István Jakab recalled that after the Hungarian farmers’ demonstration in Brussels in May, the EU Agriculture Commissioner told them that European farmers have to put up with market-distorting imports because they are a form of war support for Ukraine. However, as the President of the National Association of Hungarian Farmers’ Circles and Farmers’ Cooperatives pointed out, the Brussels communication does not mention the fact that a large part of Ukrainian land is used by American and Western European companies, and that it is all about finding a market for their produce.
So ‘well’ has the solidarity corridor for starving countries worked, that every second lot has stayed in the EU, increasing imports from Ukraine several thousand times compared to before the war.
The fact that this was compounded by tax evasion will again, Jakab said, escape the attention of the decision-makers in Brussels. No wonder that under these circumstances, European crop prices have practically halved and are now well below cost, he added.

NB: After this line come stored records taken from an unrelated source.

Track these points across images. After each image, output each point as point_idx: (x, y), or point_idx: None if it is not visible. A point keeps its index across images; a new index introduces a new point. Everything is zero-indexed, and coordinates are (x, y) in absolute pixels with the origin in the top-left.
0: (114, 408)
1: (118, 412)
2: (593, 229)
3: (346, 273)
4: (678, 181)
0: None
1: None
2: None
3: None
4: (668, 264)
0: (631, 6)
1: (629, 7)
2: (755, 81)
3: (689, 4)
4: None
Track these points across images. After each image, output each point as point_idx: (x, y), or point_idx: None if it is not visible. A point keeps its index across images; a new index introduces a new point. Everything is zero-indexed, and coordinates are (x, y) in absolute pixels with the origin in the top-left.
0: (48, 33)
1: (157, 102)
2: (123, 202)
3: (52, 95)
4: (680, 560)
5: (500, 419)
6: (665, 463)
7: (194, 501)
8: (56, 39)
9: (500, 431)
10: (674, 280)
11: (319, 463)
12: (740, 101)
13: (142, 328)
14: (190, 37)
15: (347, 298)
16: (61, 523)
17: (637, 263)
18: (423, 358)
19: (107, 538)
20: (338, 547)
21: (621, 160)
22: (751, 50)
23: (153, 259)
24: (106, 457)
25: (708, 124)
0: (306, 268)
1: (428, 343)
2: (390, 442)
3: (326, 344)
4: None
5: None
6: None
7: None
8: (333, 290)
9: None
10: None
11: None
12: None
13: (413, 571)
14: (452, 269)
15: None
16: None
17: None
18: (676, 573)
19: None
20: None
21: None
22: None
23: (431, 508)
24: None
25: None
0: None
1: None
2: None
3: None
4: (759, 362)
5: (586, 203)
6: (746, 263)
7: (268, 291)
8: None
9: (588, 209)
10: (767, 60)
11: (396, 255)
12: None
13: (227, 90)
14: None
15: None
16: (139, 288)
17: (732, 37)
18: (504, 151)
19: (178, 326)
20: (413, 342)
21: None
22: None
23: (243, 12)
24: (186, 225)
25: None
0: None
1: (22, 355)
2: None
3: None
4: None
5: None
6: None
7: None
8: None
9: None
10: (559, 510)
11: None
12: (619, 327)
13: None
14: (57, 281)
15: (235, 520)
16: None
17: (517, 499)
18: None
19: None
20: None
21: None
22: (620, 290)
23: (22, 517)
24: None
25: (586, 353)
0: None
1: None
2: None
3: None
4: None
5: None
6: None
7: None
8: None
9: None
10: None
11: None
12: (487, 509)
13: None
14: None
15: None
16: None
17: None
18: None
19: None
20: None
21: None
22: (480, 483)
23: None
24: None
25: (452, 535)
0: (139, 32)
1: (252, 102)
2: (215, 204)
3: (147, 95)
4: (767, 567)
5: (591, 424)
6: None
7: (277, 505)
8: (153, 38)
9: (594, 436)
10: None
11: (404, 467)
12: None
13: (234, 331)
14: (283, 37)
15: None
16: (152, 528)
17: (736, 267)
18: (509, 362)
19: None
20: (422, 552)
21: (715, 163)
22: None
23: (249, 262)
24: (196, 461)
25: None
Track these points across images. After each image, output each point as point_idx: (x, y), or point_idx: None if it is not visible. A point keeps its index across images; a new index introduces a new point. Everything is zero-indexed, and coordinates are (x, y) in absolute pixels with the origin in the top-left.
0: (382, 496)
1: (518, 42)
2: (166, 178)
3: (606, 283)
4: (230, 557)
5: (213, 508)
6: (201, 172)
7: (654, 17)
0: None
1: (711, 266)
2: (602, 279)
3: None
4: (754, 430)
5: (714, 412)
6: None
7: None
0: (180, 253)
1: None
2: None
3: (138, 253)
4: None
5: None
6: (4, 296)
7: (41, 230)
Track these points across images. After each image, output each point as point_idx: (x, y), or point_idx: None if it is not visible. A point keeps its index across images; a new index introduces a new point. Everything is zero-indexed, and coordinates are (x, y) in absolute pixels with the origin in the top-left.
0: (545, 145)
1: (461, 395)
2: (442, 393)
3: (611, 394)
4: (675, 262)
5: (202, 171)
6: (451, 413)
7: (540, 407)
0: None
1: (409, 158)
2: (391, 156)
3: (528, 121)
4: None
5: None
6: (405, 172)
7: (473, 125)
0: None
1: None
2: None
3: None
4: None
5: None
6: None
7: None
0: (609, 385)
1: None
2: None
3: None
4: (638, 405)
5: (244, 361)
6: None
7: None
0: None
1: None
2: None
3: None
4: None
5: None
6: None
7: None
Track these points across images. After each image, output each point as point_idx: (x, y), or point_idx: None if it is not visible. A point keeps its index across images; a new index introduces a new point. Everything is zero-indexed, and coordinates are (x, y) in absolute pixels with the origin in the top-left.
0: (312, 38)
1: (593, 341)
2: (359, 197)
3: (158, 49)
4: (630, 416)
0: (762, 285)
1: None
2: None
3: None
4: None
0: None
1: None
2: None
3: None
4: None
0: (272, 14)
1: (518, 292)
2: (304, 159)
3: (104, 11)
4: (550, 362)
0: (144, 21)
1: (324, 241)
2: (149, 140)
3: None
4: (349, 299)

Photo: Facebook/Péter Szijjártó
“In Brussels, they say that the market will sort everything out anyway, that they do not think any measures are needed, and we say that import restrictions must be maintained, because we must not let European producers have tens of millions of tons of cereals without any information about their origin or, for example, about the pesticides used,” Jakab emphasized. He argued that this really is a matter of vital importance to Hungarian farmers, and they are in complete agreement with the other farmers’ organizations in Eastern Europe.
The President of the National Association of Hungarian Farmers’ Circles and Farmers’ Cooperatives highlighted that
a much bigger problem is that the market has practically frozen over the last period, as some people bought huge stocks of Ukrainian produce last year, which are still pushing prices down, but Ukrainian imports have also completely destroyed our exports to Italy, Spain, and Romania.
Looking at this year, we can talk about an average harvest so far in Hungary, which would give cause for optimism after last year’s difficult drought, but from an economic point of view, 2023 is extremely uncertain, Jakab pointed out. He said that the outlook for autumn-sown arable crops is good for the time being, but with buying-in prices and the steep fall in new crop binding prices, most farmers are trying to cut back on inputs.
It is therefore already apparent that these previously successful crops will, on average, produce losses of up to several hundred thousand forints per hectare.
Regarding domestic matters, the president also pointed out in the interview that last week parliament passed a law banning the taxation of farmland by municipalities. According to Jakab, this was necessary due to the current situation on the crop market and last year’s severe drought.